# Bread storage?



## take-away! (Oct 7, 2011)

Im trying to work out the best place to store my bread. I know bread dries out and becomes stale faster in a very cold, moist place, so it should be kept at in a dry place, not as cold.... but... what I have found out today that my bread is actually lasting far longer in the fridge than the cupboard-why is this? Should it be out of the cupboard? I thought the cupboard would have been better for bread than simply on a worktop (the main worktop in the kitchen is also facing the window, where sunlight can come in).    The cupboard I have recently stored the bread in is quite small, although there is room for biscuits tins etc to also go in. Although this small cupboard is also nearby, but not right beside, the main household heating door. Theres a vent as part of the door but it does not face the cupboard-its on the same side but at least two doors in width away. The bread still feels cool inside the cupboard-the same temp or arguably cooler than the kitchen itself. So what is wrong-is it likely to be simply bad bread? I was thinking of simply moving it back to my previous bread storage area (the fridge!), as bread was lasting far longer there. Perhaps a change from fridge to room temp didnt help either, but I dont think this bread was in the fridge (only my previous loafs).  ps I hope this is the right forum-thanks for any tips


----------



## justplainbill (Oct 7, 2011)

Sounds like you're talking about packaged bread.  It would appear the manufacturers of such products have concocted and packaged them to maximize unrefrigerated shelf life.  For packaged breads that we expect to consume within 1 week we store them in a 60*F cellar.  For longer periods we freeze and then toast just prior to consuming.


----------



## Constance (Oct 7, 2011)

My mom used to keep her bread in the fridge. It keeps it from getting moldy, but I don't like cold bread, so I keep mine on the counter or in the freezer.


----------



## pacanis (Oct 7, 2011)

I can easily get 2-3 weeks out of packaged loaf bread resting on a shelf, but breads I make myself or buy from the store bakery I am lucky to get 5 days out of it without it turning moldy on the same shelf.
Conclusion: There is something to be said for preservatives


----------



## take-away! (Oct 7, 2011)

Thanks for your reply  yes, its all standard packaged uk supermarket bought bread I buy here, the well known brands and not the supermarkets own, although Im sure the quality difference and longevity isnt massive. I sometimes freeze it myself too if buying more than one loaf.  I often hear that I should keep all bread in a cool, dry place, but not in a refrigerator (as it becomes too moist, and being too cold increases moisture and hardens the bread). I usually think of the term 'cool and dry' to be opposing, but Im sure moisture would only apply under a very low temperature).   From my past experience however, it would seem that room temperature bread lasts the longest (and stays the softest). The refrigerator fares pretty well to and comes in second, surprisingly enough-lasts almost as long, although is slightly harder. Bread in the small low cupboard I have here in the kitchen however, seems to be the worst of all, which I dont understand. On the worst and most current occassion-fresh just bought bread can go off in just a couple of days ..the temperature isnt as cool as the fridge, its almost the same as the room, its in a dark place, and is tightly wrapped.   I dont know why the room temp often fares much better than the cupboard with bread lastability-I should buy 3 loaves of the same brand and date and run a proper test for all locations, lol


----------



## Andy M. (Oct 7, 2011)

I keep packaged bread out in the kitchen for no more than a week then toss it into the freezer and take out two slices at a time.  

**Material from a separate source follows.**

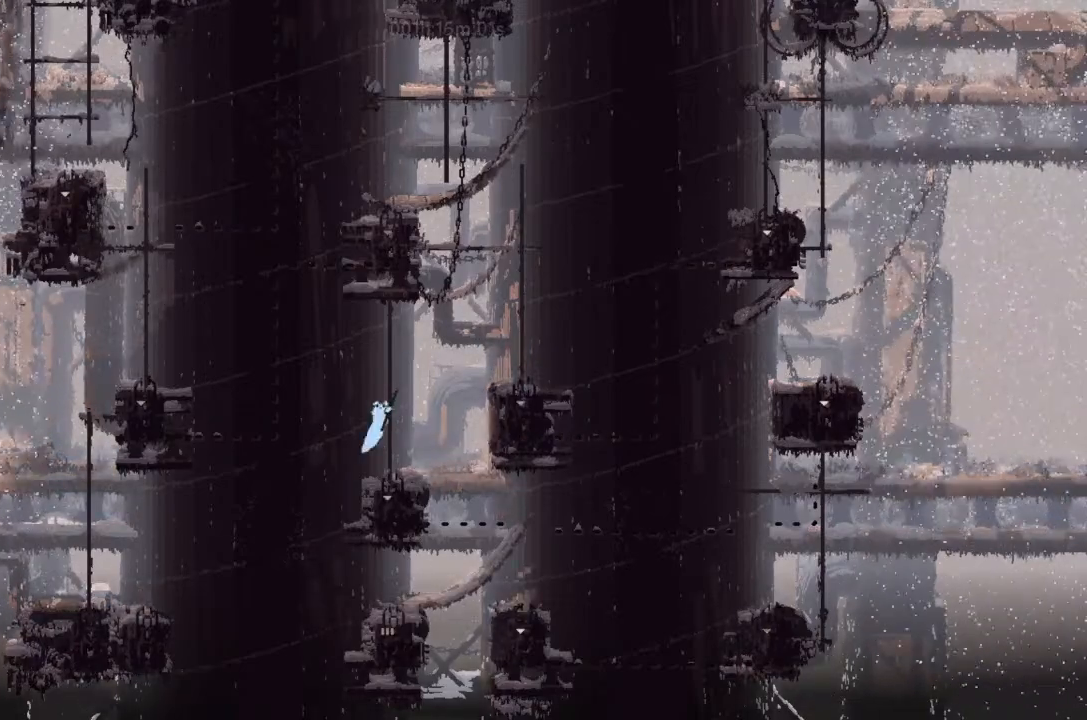
{"keys": ["right"], "events": [[167, "down", "up"], [233, "right", "down"], [267, "j", "down"], [333, "j", "up"]]}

I toss it in the toaster oven and get two perfectly toasted slices for a sandwich.  If I want untoasted bread, I wrap the slices in a paper towel and microwave for about 20-30 seconds for a fresh bread texture.


----------



## take-away! (Oct 7, 2011)

yeah, it doesnt last long, but it usually gets used up pretty fast. I dont know why its its getting stale much quicker in a cool cupboard rather than a cool fridge. 2 days kept in a cupboard from purchase date is rather fast  thanks


----------



## Zhizara (Oct 7, 2011)

Living alone, I have to keep my breads in the freezer or fridge, especially because I like having several kinds available.  I might leave Rye bread out for a few days first, as it doesn't last long.

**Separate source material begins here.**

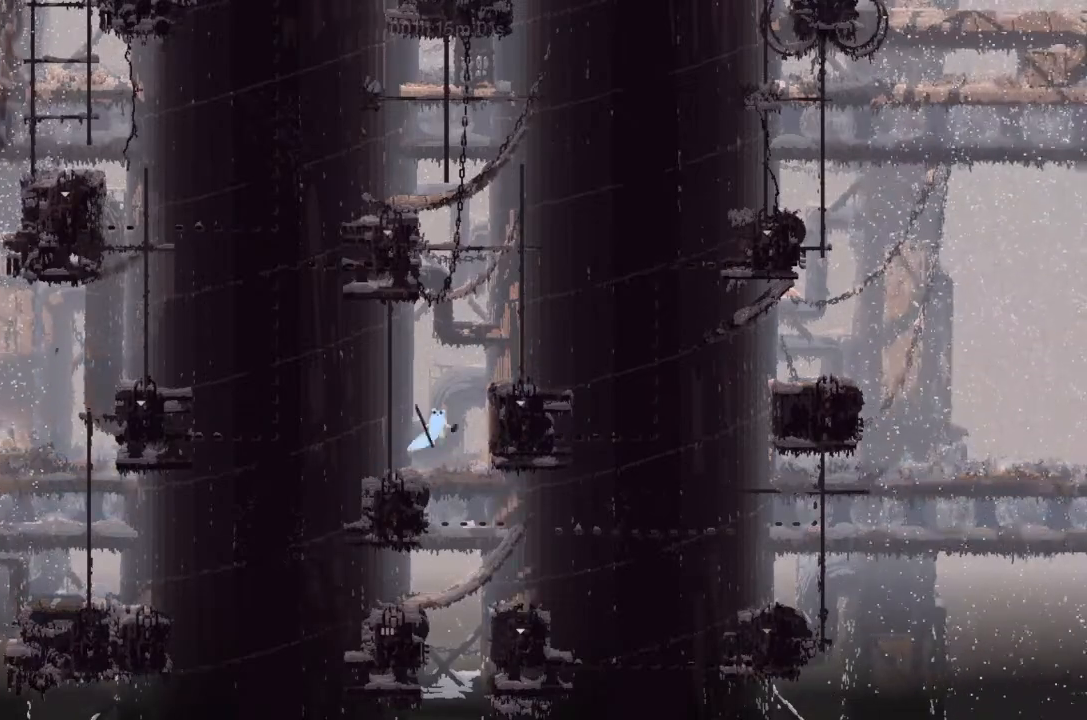
{"keys": ["right", "up"], "events": [[467, "up", "down"]]}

I toast or warm frozen bread like Andy does.


----------



## CWS4322 (Oct 7, 2011)

I love the Big Bang Theory. One of the segments I watched this week had Jim Parsons' character telling the Penny character why one doesn't keep bread in the fridge--something about the moisture and, gosh, had I known this thread was going to come up, I would've jotted the reason down and checked at Google U to find out if it was the truth or an urban myth. Homemade bread doesn't stick around long enough for me to worry about it! Day or two-day old bread is the chickens training treat. What I do at my folks, because it is the two of them, is that when they buy bread, I split the loaves into 2 zippies so that they can take 1/2 loaf out of the freezer at a time. A friend who lives alone divides the loaves between 4 zippies.


----------



## Dawgluver (Oct 7, 2011)

Missed that episode.  Love BBT too!

We keep ours in the freezer as well, always toast it.  Didn't even think about the nuke factor for fresh tasting, good idea, Andy and Zhizara!


----------



## chopper (Oct 7, 2011)

I learned a great trick from my Aunt Mary.  When you freeze bread, put a clean paper towel in with the bread.  It collects the moisture so you have better bread after thawing!  It works for me!  Try it!


----------



## Claire (Oct 8, 2011)

When my family moved to California when I was about 16, my Mom and I fell in love with sourdough bread.  But everyone else in the family would only eat the plain white bread  that we were raised on by necessity.  So, she and I would keep it in the freezer, and plie off a slice and toast it for breakfast.  It was a great Mom/Daughter thing.


----------



## CWS4322 (Oct 8, 2011)

Thanks for the tip re: paper towels. I'll do that next time I go to my folks. We make bread daily, so left-over bread/storing bread is not an issue. We feed day-old to the hens or dogs.


----------



## Steve Kroll (Oct 8, 2011)

Good tip, regarding the paper towels.

Just my wife and I at our house, and we don't eat a lot of bread. When I bake bread or buy it, the first thing I usually do is cut it in half and throw the half in the freezer for some other time.


----------



## chopper (Oct 8, 2011)

Well, I get strange looks from friends when they are at the house and they see a paper towel in the bread or the buns, etc. But then when I go to their place I see that they are doing it too now!


----------



## Sir_Loin_of_Beef (Oct 8, 2011)

I keep bread in the refrigerator, taking it out and placing it on the counter about 1 hour before I am going to use it. If I forget to take it out, 15 seconds in the microwave does the trick.


----------



## Max Sutton (Oct 9, 2011)

*Bread Box*

I keep my store-bought bread in my metal bread box.


----------



## Claire (Oct 9, 2011)

I do the paper towel thing with lettuce and other greens, changing it each time I use the greens.  Seems it would work well for bread and will try it.  Thanks!


----------



## take-away! (Oct 9, 2011)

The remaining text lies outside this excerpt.